(Document text begins)
The first is with the legendary Bill Verplank. Bill is well known in interaction design circles for his pioneering work on the design of the original graphical user interface and mouse, research which has influenced all the devices which we use today. Below is a transcript of our amazing conversation, which included a description of his groundbreaking work on the Xerox Star project, the importance of real physical interactions, why forest-fighting robots are bad and how to build Italian hill towns in outer space.


You’ve had a rich career that’s inspired many students and professional designs around the globe. Was there a favorite phase, or stage or project in your career?

I think the project that changed my life was Xerox Star. It was already going when I joined it, so I don’t have ownership of it, except that I was engaged in helping to decide whether there should be one, two or three buttons on the mouse, and what the layout of the keyboard should be, and what the refresh of the phosphor should be, and what the phosphor should be so that you get a more precision phosphor. So for three years we did a series of important tests that engaged me in debates around whether modelessness is more important than consistency. Is visibility more important than modelessness? So if you can’t see that you’re in a mode, it’s a hidden mode. That’s the worst kind, you see, it’s a double negative, but I think we agreed that visibility was more important than modelessness. Larry Tessler argued before he left to go to Apple that modelessness was so important. That’s why there is only one button on the apple mouse because Tessler decided that. He and I are contemporaries from Stanford. We were undergraduates together.

I think that was very formative because it was my first real commercial job and I had been an academic until then and I realized that I knew some things that were useful to industry. We were breaking new ground and doing testing that was based on some mathematical models. There was a history of doing mathematical models at Xerox PARC where Stu Card was proving that the mouse was better than the joystick, for example, and he had a mathematical model, Fitt’s law. So he would say this compares to human performance, look at the mouse, it’s a Fitt’s law device. And if you use a pencil you can get Fitt’s law performance, and you don’t quite get as fast a performance with a mouse as you do with a pencil but the trade off is the same, it’s a logarithmic relationship between difficulty and time, a nice straight line. So there was this academic side that Xerox PARC established, and so all the engineers were scientists and they really wanted proof that their design was the best and we had big arguments because we did the tests and some of them turned their backs on what we showed. We said, “watch this woman” who was a secretary and she was trying to explain how you select things. She said, “Well I click down here and then I move the mouse with the button down and I get to the end of the line and then I go back to the beginning of the next line…” You see, her conceptual model was a highlighter, so was thinking about highlighting the text, we even used the word “highlight”. She knew what a highlighter was, but had never seen anything highlight on the screen, and if you carefully draw a line across a bunch of text then it looks like you’re drawing a yellow highlight. In fact, it wasn’t yellow, it was inverted; all we had were lack and white pixels. And then she’d come down to the next line and she’d go back to the beginning of the line and she’d undo what she’d done before, but the cursor would jump down, and she was going from line to line. She didn’t know that you could go straight down without having to go from line to line. It was clear what her conceptual model was just by watching what she was doing. And I remember one of the designers (we had designers who would come up with these ideas) kind of turned his back on the video and wanted to engage me in conversation and I said, “Look, you’ll see how she thinks it works. Just listen. Watch what she does.” So our job was to make them pay attention to the people we tried things out on.
(Document text ends)
Work task: Can you continue the Bill Verplank interview from its last sentence onward? The records are drawn from a different source.
(Data under study begins)
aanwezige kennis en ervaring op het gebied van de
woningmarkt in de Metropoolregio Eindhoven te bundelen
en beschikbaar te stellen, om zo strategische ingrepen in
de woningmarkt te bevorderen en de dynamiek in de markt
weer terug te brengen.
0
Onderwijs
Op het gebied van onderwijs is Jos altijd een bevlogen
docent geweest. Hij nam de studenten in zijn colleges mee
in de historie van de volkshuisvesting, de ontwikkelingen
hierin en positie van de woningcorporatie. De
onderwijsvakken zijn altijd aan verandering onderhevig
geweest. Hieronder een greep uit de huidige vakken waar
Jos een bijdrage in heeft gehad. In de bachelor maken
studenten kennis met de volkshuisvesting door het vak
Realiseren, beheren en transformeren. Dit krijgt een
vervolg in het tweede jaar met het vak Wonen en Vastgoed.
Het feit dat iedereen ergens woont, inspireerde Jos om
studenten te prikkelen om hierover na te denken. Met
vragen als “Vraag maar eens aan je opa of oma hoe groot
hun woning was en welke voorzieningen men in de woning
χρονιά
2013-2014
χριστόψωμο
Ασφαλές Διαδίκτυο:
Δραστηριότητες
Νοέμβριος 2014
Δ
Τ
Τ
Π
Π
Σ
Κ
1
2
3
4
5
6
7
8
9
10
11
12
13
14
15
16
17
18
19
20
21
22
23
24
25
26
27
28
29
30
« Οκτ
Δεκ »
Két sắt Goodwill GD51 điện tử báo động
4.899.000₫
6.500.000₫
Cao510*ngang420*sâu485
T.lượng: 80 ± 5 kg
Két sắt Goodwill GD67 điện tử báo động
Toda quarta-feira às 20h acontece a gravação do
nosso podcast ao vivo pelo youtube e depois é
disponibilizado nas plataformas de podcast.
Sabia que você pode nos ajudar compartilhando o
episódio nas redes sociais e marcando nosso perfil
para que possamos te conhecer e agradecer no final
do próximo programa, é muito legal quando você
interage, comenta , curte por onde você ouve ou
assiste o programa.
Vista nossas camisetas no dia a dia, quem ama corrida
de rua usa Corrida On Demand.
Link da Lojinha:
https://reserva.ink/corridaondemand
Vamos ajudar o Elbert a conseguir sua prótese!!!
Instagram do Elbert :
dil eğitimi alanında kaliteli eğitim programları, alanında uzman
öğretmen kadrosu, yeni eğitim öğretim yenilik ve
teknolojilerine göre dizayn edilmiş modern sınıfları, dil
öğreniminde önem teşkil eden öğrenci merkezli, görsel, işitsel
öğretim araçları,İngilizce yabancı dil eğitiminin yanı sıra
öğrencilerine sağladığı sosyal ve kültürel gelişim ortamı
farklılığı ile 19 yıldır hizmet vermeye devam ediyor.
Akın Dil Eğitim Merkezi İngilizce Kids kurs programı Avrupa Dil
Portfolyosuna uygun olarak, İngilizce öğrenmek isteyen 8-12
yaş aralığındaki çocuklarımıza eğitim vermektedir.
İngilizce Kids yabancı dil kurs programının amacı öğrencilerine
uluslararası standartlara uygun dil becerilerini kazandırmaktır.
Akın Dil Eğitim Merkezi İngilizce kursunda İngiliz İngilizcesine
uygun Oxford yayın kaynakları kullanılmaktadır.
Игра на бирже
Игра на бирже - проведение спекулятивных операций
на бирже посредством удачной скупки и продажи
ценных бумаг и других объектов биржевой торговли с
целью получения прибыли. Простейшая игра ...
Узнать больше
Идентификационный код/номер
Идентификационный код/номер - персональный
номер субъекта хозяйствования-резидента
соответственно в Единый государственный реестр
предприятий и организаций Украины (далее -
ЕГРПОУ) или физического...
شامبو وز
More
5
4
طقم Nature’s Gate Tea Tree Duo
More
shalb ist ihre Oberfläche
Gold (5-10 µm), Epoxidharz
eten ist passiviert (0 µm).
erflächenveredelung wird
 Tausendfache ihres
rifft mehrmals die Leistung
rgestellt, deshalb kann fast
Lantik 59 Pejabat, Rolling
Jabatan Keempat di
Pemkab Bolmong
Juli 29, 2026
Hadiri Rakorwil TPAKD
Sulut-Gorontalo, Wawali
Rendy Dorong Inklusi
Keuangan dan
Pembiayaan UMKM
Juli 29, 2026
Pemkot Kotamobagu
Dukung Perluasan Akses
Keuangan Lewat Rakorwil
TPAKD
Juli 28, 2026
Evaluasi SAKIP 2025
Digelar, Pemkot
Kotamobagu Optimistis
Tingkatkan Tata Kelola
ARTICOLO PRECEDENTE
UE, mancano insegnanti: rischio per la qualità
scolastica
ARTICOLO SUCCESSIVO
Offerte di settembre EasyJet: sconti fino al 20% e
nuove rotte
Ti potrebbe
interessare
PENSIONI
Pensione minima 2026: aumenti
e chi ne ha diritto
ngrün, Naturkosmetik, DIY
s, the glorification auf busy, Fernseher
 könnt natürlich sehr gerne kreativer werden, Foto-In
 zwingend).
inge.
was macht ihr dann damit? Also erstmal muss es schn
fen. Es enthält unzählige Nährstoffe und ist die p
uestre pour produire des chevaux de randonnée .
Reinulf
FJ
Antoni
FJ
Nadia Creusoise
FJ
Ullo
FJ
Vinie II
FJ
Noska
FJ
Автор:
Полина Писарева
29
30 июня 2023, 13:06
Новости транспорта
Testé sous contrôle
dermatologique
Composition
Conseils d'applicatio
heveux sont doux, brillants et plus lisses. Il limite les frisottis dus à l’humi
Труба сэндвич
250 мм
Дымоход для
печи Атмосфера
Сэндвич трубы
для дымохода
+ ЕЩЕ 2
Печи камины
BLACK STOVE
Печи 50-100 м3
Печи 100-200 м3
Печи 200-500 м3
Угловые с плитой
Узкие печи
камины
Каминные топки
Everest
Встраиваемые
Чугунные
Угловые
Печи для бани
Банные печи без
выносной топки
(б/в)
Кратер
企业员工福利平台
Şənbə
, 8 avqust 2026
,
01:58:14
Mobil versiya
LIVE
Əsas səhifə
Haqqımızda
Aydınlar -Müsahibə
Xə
(Data under study ends)
Exercise answer:
We were in L.A. and they were in Palo Alto. They thought they were smarter than we were. They had the ideas, but we had the proof from the user advocates, we call them users. We did three years of really thorough tests and we divided responsibilities Terry Roberts did the selection scheme tests. We had a psychologist running the group. He was a PhD, and she was a PhD from Stanford at PARC And I was a PhD from the MIT Man-Machine Systems Lab and had all this experience in information theory models and decision theory models and control theory models of human performance. And we sort of made it up on the fly as to what kind of tests we would do. I did a whole series of tests on what the icons should look like. I had four designers. It was not a scientific test. We were trying to discover principles, but we wanted to compare them in some rigorous ways, so we had four designers complete tests. It was one of the first things we published in ’83, two years after the Xerox Star came out. It was the foundations of the ACM SigCHI conference. So that was my career at Xerox PARC for 8 years (78-86), including 3 years of testing. The last 4 years I was continuing to refine the design. I was much more of a designer and we were looking at tablets and all other kinds of devices.

Bill Moggridge approached me. He had taken on the contract to do industrial design for the follow up to the Xerox Star, so he and Robin Chu, his principal, the best designer he had, did a beautiful redesign of this really conventional beige box. It was a dramatic color, not black and white, not red and yellow, but it was an architectural rendering of a column of an office building if you looked at it that way. And then he designed the keyboard and a monitor display (I think they were separate), but he then sold Xerox on a strategic vision of the future exercise, and that’s when he hired me. He started that before he hired me and I remember watching it go on and I realized that they didn’t know what they were talking about. And it was run by the head of industrial design for Xerox who was famous for these future studies and every year he would produce these visions for the next five years of Xerox products in mockup. So they could go into that room and say, this is the big printer that’s going to be in every copy center, and this is the personal copier that’s going to be in offices. It think they hadn’t quite yet projected copiers that could fit on tops of tables, but printers at that time were big huge boxes.

Anyway, that was my first exposure to industry, my first exposure to doing human factors testing, and in a sense defining a new field which was centered around human factors studies of human computer interfaces.

When I went to work for Moggridge, I knew we weren’t just going to design computers, but we would design all kinds of things that had interfaces, so we called it “Interaction Design”. I think that’s a good term. Unfortunately most of the people doing that kind of work are graphic designers and it’s mostly graphic designs that are dominating interfaces now–how do you design web pages.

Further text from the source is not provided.